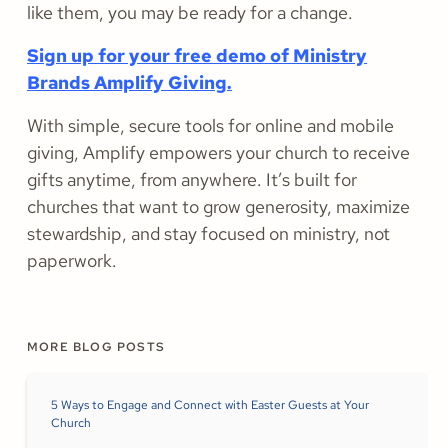
like them, you may be ready for a change.
Sign up for your free demo of Ministry
Brands Amplify Giving.
With simple, secure tools for online and mobile
giving, Amplify empowers your church to receive
gifts anytime, from anywhere. It’s built for
churches that want to grow generosity, maximize
stewardship, and stay focused on ministry, not
paperwork.
MORE BLOG POSTS
5 Ways to Engage and Connect with Easter Guests at Your
Church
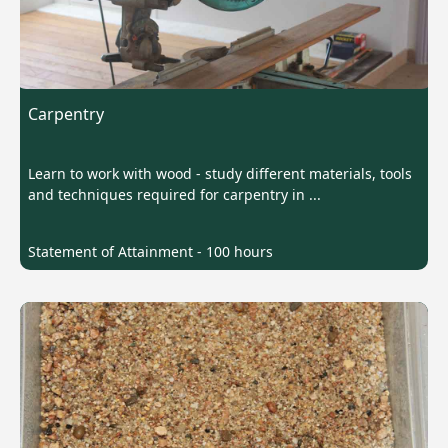
Carpentry
Learn to work with wood - study different materials, tools
and techniques required for carpentry in ...
Statement of Attainment - 100 hours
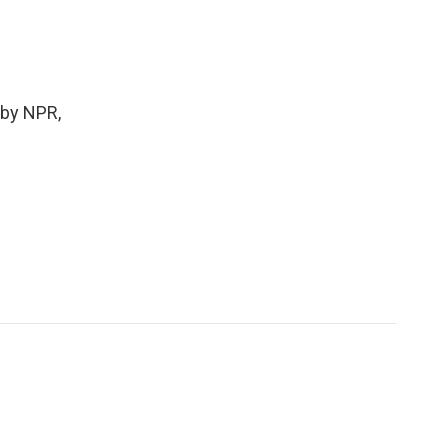
 by NPR,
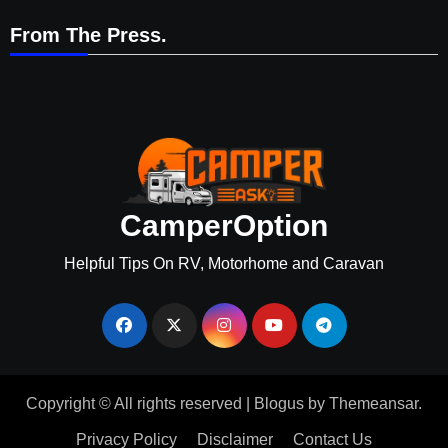
From The Press.
CamperOption
Helpful Tips On RV, Motorhome and Caravan
Copyright © All rights reserved
|
Blogus
by
Themeansar
.
Privacy Policy
Disclaimer
Contact Us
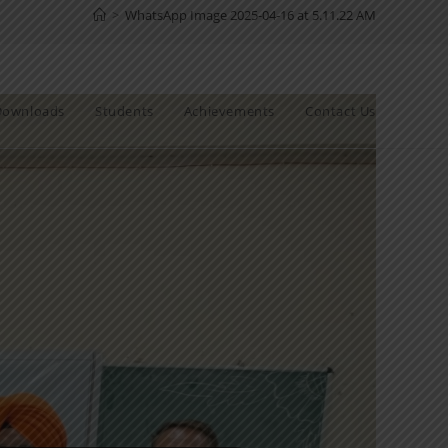
>
WhatsApp Image 2025-04-16 at 5.11.22 AM
Downloads
Students
Achievements
Contact Us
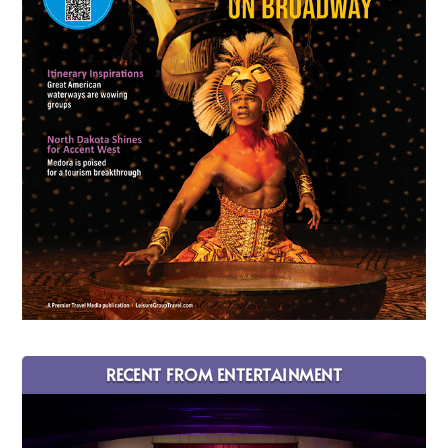
RECENT FROM ENTERTAINMENT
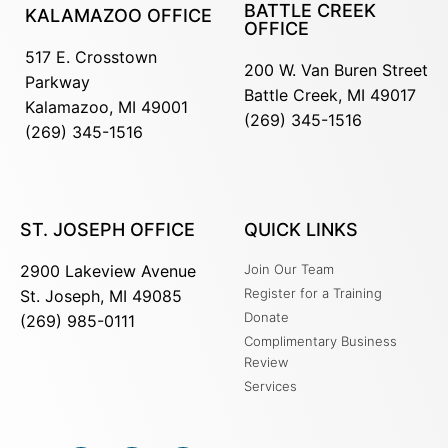
BATTLE CREEK
KALAMAZOO OFFICE
OFFICE
517 E. Crosstown
200 W. Van Buren Street
Parkway
Battle Creek, MI 49017
Kalamazoo, MI 49001
(269) 345-1516
(269) 345-1516
ST. JOSEPH OFFICE
QUICK LINKS
2900 Lakeview Avenue
Join Our Team
Register for a Training
St. Joseph, MI 49085
Donate
(269) 985-0111
Complimentary Business
Review
Services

**EXERCISE REQUIREMENTS:**
Update the items by rewriting their lines with every "Contact Us" replaced by "Get in Touch" and all other text left as it is. Leave the pictures out of your answer.

**ANSWER SPACE:**
like them, you may be ready for a change.
Sign up for your free demo of Ministry
Brands Amplify Giving.
With simple, secure tools for online and mobile
giving, Amplify empowers your church to receive
gifts anytime, from anywhere. It’s built for
churches that want to grow generosity, maximize
stewardship, and stay focused on ministry, not
paperwork.
MORE BLOG POSTS
5 Ways to Engage and Connect with Easter Guests at Your
Church
Carpentry
Learn to work with wood - study different materials, tools
and techniques required for carpentry in ...
Statement of Attainment - 100 hours
 by NPR,
From The Press.
CamperOption
Helpful Tips On RV, Motorhome and Caravan
Copyright © All rights reserved
|
Blogus
by
Themeansar
.
Privacy Policy
Disclaimer
Get in Touch
>
WhatsApp Image 2025-04-16 at 5.11.22 AM
Downloads
Students
Achievements
Get in Touch
RECENT FROM ENTERTAINMENT
BATTLE CREEK
KALAMAZOO OFFICE
OFFICE
517 E. Crosstown
200 W. Van Buren Street
Parkway
Battle Creek, MI 49017
Kalamazoo, MI 49001
(269) 345-1516
(269) 345-1516
ST. JOSEPH OFFICE
QUICK LINKS
2900 Lakeview Avenue
Join Our Team
Register for a Training
St. Joseph, MI 49085
Donate
(269) 985-0111
Complimentary Business
Review
Services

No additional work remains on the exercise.